== SUPPLIED INFORMATION

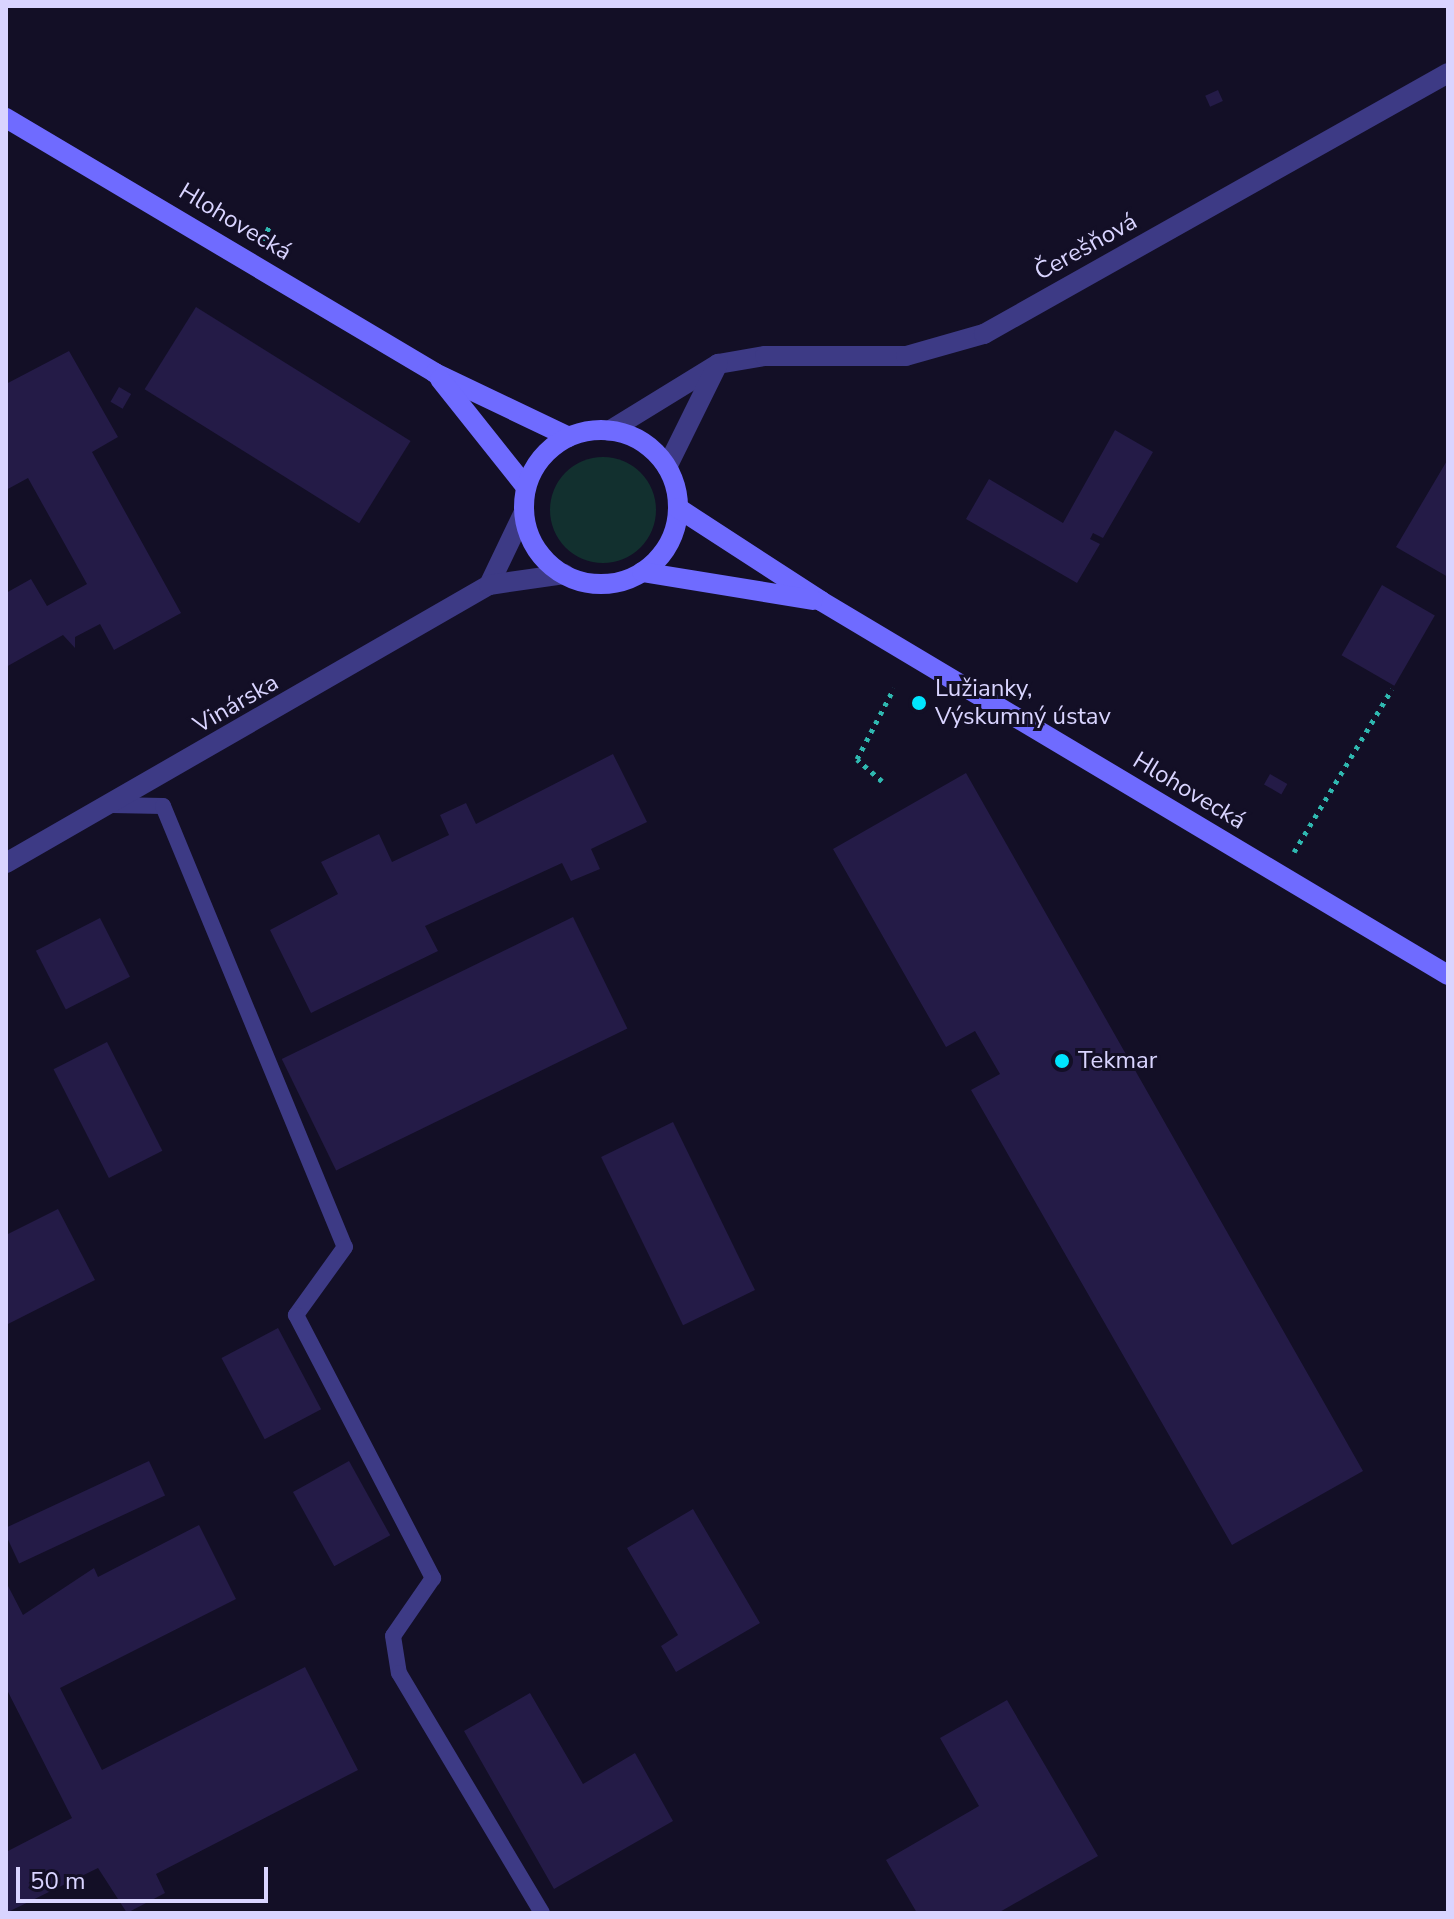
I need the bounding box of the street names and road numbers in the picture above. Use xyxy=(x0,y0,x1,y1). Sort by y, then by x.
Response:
street label: Hlohovecká xyxy=(174,177,296,267)
street label: Čerešňová xyxy=(1030,207,1142,287)
street label: Vinárska xyxy=(188,668,284,740)
street label: Hlohovecká xyxy=(1128,746,1250,836)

====

▶ [WHAT THIS TASK INVOLVES]: Could you please write out the entries exactly as they are, with every picture left out?

▶ [SOLUTION BELOW]:
I need the bounding box of the street names and road numbers in the picture above. Use xyxy=(x0,y0,x1,y1). Sort by y, then by x.
Response:
street label: Hlohovecká xyxy=(174,177,296,267)
street label: Čerešňová xyxy=(1030,207,1142,287)
street label: Vinárska xyxy=(188,668,284,740)
street label: Hlohovecká xyxy=(1128,746,1250,836)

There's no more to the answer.